→ **TASK DESCRIPTION**
Please restate the records that follow exactly, skipping their images.

→ **DATA EXTRACT**

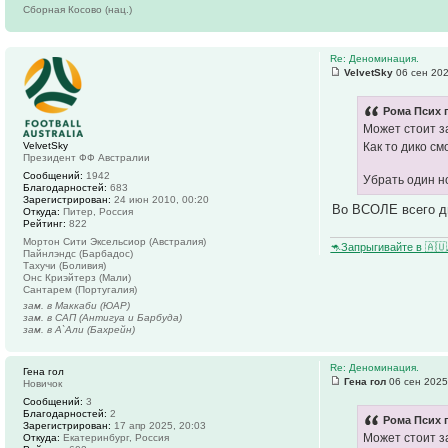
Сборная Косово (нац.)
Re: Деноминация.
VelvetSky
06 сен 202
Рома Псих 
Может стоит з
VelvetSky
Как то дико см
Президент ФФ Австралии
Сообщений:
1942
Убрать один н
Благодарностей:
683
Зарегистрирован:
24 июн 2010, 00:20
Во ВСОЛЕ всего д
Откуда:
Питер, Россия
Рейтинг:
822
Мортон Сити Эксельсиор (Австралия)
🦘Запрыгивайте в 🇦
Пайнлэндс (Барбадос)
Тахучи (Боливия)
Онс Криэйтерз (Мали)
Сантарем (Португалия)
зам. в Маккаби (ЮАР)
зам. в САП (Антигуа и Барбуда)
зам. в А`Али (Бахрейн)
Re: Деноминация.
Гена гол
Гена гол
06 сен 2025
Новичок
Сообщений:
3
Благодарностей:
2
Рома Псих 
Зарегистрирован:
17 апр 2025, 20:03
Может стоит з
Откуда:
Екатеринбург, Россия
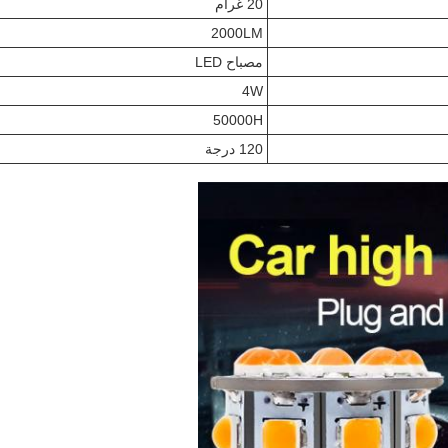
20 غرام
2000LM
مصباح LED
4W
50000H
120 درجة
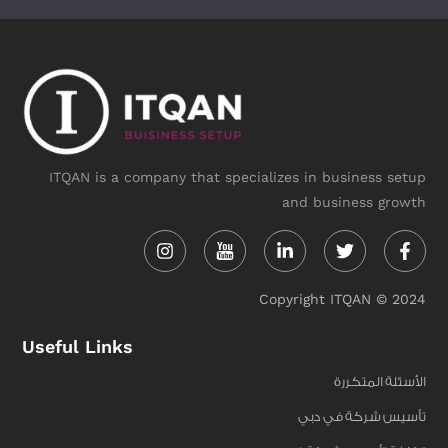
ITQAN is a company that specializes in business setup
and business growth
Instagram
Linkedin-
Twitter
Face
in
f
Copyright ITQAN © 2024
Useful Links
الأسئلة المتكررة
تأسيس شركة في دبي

→ **ANSWER TO THE PROBLEM**
Сборная Косово (нац.)
Re: Деноминация.
VelvetSky
06 сен 202
Рома Псих 
Может стоит з
VelvetSky
Как то дико см
Президент ФФ Австралии
Сообщений:
1942
Убрать один н
Благодарностей:
683
Зарегистрирован:
24 июн 2010, 00:20
Во ВСОЛЕ всего д
Откуда:
Питер, Россия
Рейтинг:
822
Мортон Сити Эксельсиор (Австралия)
🦘Запрыгивайте в 🇦
Пайнлэндс (Барбадос)
Тахучи (Боливия)
Онс Криэйтерз (Мали)
Сантарем (Португалия)
зам. в Маккаби (ЮАР)
зам. в САП (Антигуа и Барбуда)
зам. в А`Али (Бахрейн)
Re: Деноминация.
Гена гол
Гена гол
06 сен 2025
Новичок
Сообщений:
3
Благодарностей:
2
Рома Псих 
Зарегистрирован:
17 апр 2025, 20:03
Может стоит з
Откуда:
Екатеринбург, Россия
20 غرام
2000LM
مصباح LED
4W
50000H
120 درجة
ITQAN is a company that specializes in business setup
and business growth
Instagram
Linkedin-
Twitter
Face
in
f
Copyright ITQAN © 2024
Useful Links
الأسئلة المتكررة
تأسيس شركة في دبي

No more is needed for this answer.